Stealthy Dual-Trigger Backdoors: Attacking Prompt Tuning in LM-Empowered Graph Foundation Models
Xiaoyu Xue 1, Yuni Lai 1, Chenxi Huang 1, Yulin Zhu 2, Gaolei Li 1, Xiaoge Zhang 1, Kai Zhou 3
Published on arXiv
2510.14470
Model Poisoning
OWASP ML Top 10 — ML10
Transfer Learning Attack
OWASP ML Top 10 — ML07
Key Finding
Achieves outstanding attack success rates including highly concealed single-trigger scenarios while maintaining superior clean accuracy on text-attributed graphs during prompt tuning.

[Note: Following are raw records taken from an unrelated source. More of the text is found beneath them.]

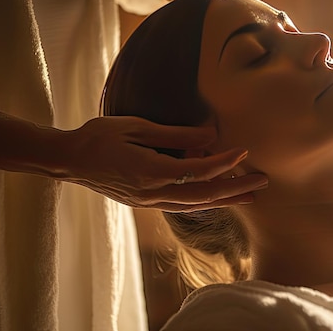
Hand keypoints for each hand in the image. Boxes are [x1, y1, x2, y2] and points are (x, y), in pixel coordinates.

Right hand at [65, 116, 266, 211]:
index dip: (224, 163)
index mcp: (152, 172)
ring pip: (196, 205)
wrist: (69, 160)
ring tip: (250, 196)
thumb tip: (210, 135)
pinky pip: (182, 205)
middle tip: (263, 182)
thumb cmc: (100, 137)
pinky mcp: (146, 203)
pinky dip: (205, 202)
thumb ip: (176, 135)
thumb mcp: (137, 128)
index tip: (244, 152)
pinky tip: (219, 198)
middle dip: (236, 189)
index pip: (198, 172)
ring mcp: (150, 202)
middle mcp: (154, 193)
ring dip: (225, 200)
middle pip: (205, 195)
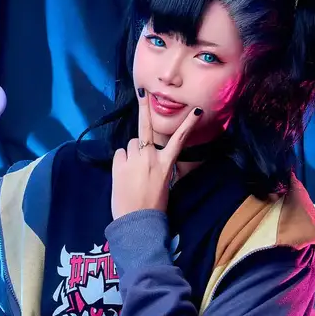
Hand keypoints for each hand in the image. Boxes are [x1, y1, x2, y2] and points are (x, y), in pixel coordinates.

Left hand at [110, 89, 202, 220]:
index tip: (196, 111)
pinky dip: (122, 161)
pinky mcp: (118, 164)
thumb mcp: (164, 185)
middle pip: (146, 129)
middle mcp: (150, 157)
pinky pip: (120, 154)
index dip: (188, 124)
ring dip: (132, 152)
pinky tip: (124, 174)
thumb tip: (148, 157)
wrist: (136, 222)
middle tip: (143, 93)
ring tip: (132, 171)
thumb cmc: (153, 207)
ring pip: (131, 144)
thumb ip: (158, 167)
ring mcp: (133, 159)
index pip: (179, 140)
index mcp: (165, 164)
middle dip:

Dual-Trigger Backdoor Attack
Novel technique introduced
The emergence of graph foundation models (GFMs), particularly those incorporating language models (LMs), has revolutionized graph learning and demonstrated remarkable performance on text-attributed graphs (TAGs). However, compared to traditional GNNs, these LM-empowered GFMs introduce unique security vulnerabilities during the unsecured prompt tuning phase that remain understudied in current research. Through empirical investigation, we reveal a significant performance degradation in traditional graph backdoor attacks when operating in attribute-inaccessible constrained TAG systems without explicit trigger node attribute optimization. To address this, we propose a novel dual-trigger backdoor attack framework that operates at both text-level and struct-level, enabling effective attacks without explicit optimization of trigger node text attributes through the strategic utilization of a pre-established text pool. Extensive experimental evaluations demonstrate that our attack maintains superior clean accuracy while achieving outstanding attack success rates, including scenarios with highly concealed single-trigger nodes. Our work highlights critical backdoor risks in web-deployed LM-empowered GFMs and contributes to the development of more robust supervision mechanisms for open-source platforms in the era of foundation models.
Key Contributions
- Reveals that traditional graph backdoor attacks degrade significantly in attribute-inaccessible TAG systems where trigger node attributes cannot be directly optimized
- Proposes a dual-trigger backdoor framework operating at both text-level and structural-level using a pre-established text pool, bypassing the need for explicit trigger attribute optimization
- Demonstrates high attack success rates with stealthy single-trigger nodes while maintaining clean accuracy on LM-empowered GFMs during prompt tuning
🛡️ Threat Analysis
The attack specifically exploits the 'pre-train, prompt-tuning' paradigm by targeting the unsecured prompt tuning (fine-tuning) phase, and is designed to operate in scenarios where the attacker cannot directly access or optimize trigger node attributes — directly exploiting the gap between pre-training and fine-tuning distributions in a transfer learning workflow.
Proposes a backdoor attack that injects hidden dual triggers (text-level and structural-level) into GFMs, causing targeted misclassification when triggers are present while maintaining normal behavior otherwise — classic backdoor/trojan behavior.